What is needed:
Look through the entries below. Say how many lines include "pinky", with nothing added.

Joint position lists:
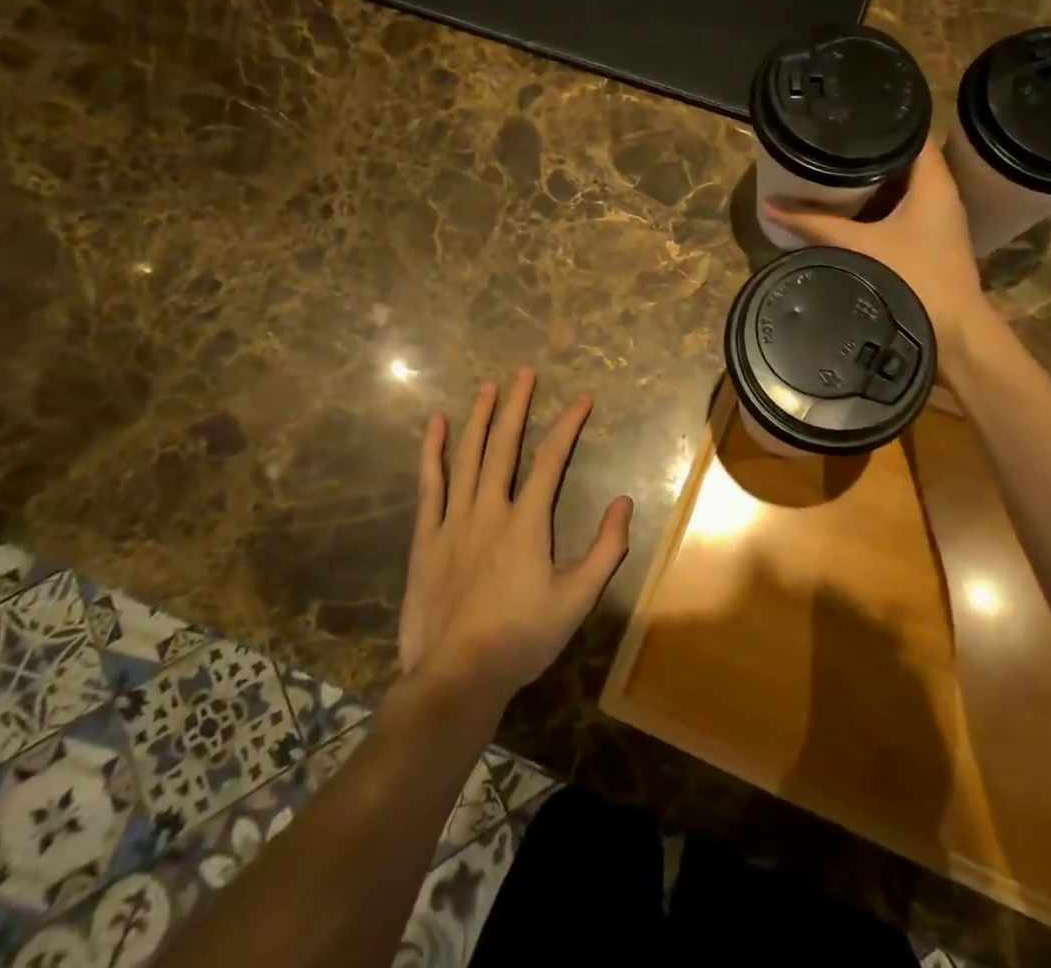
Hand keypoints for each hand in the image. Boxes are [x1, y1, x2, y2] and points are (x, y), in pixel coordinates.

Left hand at [398, 368, 632, 709]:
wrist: (457, 677)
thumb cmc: (522, 638)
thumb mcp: (578, 599)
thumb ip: (605, 549)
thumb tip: (625, 502)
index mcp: (527, 523)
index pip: (551, 460)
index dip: (568, 425)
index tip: (582, 398)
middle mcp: (489, 509)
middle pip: (504, 445)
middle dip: (516, 405)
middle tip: (524, 372)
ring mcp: (453, 521)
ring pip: (467, 456)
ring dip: (479, 418)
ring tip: (488, 386)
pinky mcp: (426, 538)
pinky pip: (429, 485)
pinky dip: (431, 452)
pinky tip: (435, 425)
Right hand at [764, 139, 990, 352]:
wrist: (954, 334)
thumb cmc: (912, 278)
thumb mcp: (857, 246)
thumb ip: (814, 223)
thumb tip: (770, 206)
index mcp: (934, 183)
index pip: (913, 135)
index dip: (883, 124)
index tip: (847, 119)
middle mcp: (943, 196)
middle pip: (905, 161)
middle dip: (869, 154)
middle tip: (830, 146)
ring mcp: (940, 222)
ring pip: (904, 189)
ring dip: (874, 183)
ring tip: (834, 172)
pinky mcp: (932, 244)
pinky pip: (904, 212)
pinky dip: (880, 207)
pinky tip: (851, 212)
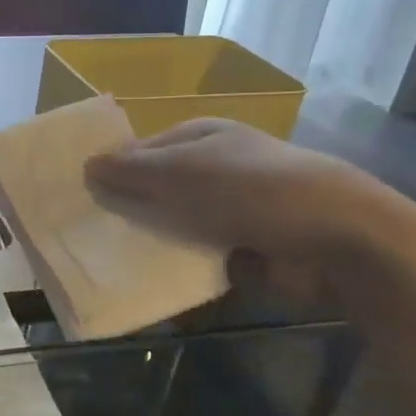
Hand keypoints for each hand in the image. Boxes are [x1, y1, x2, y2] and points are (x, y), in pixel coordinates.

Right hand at [84, 117, 415, 307]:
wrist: (338, 239)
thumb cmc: (253, 188)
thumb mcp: (183, 171)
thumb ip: (132, 169)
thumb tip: (87, 164)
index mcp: (200, 137)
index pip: (141, 149)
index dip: (110, 168)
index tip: (77, 193)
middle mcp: (213, 168)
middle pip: (155, 187)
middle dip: (125, 206)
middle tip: (83, 230)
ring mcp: (230, 209)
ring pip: (172, 224)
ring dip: (147, 239)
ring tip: (103, 257)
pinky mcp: (242, 249)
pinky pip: (194, 257)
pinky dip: (174, 266)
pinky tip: (143, 278)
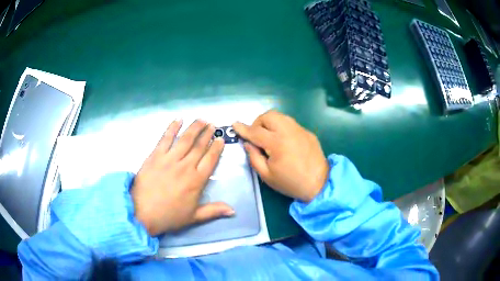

Result of this task:
12